§ REQUIRED WORK:
Copy out the listing below with every "from highest to lowest" changed to "in descending order" and nothing else altered. Leave the pictures out.

◇ ◇ ◇

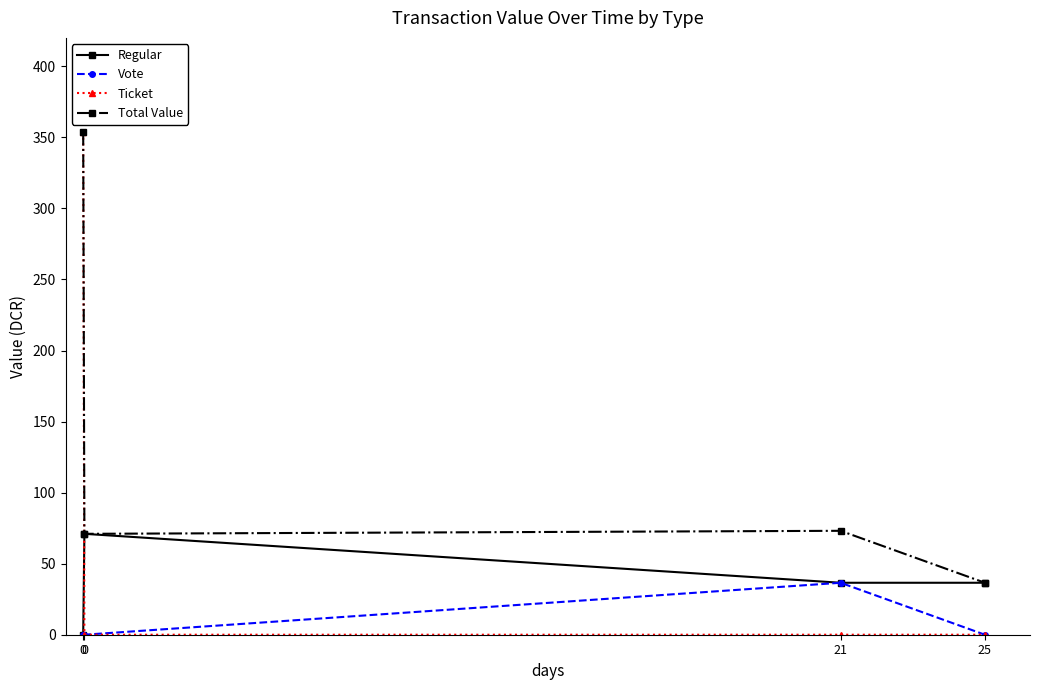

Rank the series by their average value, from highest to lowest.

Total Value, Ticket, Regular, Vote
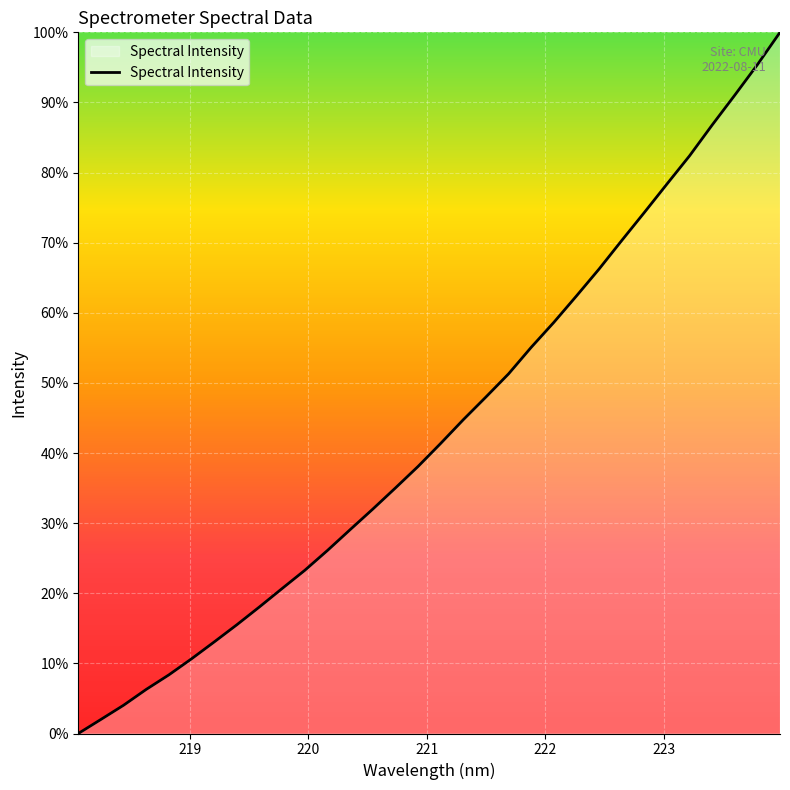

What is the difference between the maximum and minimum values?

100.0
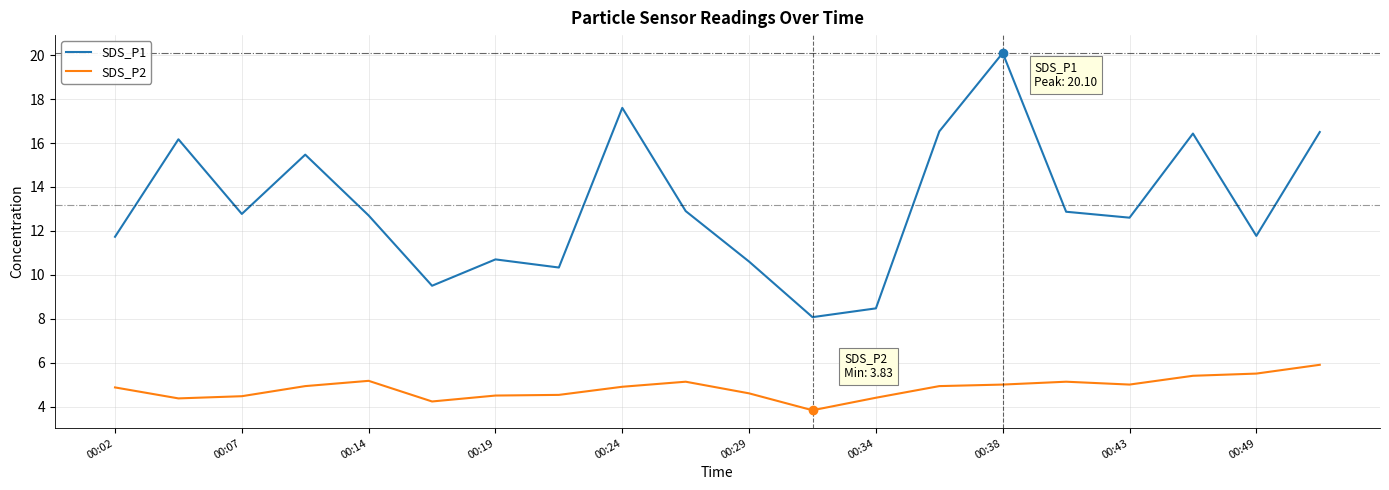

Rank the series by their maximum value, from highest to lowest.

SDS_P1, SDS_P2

◇ ◇ ◇

§ SOLUTION FOR THIS PROBLEM:
Rank the series by their average value, in descending order.

Total Value, Ticket, Regular, Vote

What is the difference between the maximum and minimum values?

100.0

Rank the series by their maximum value, in descending order.

SDS_P1, SDS_P2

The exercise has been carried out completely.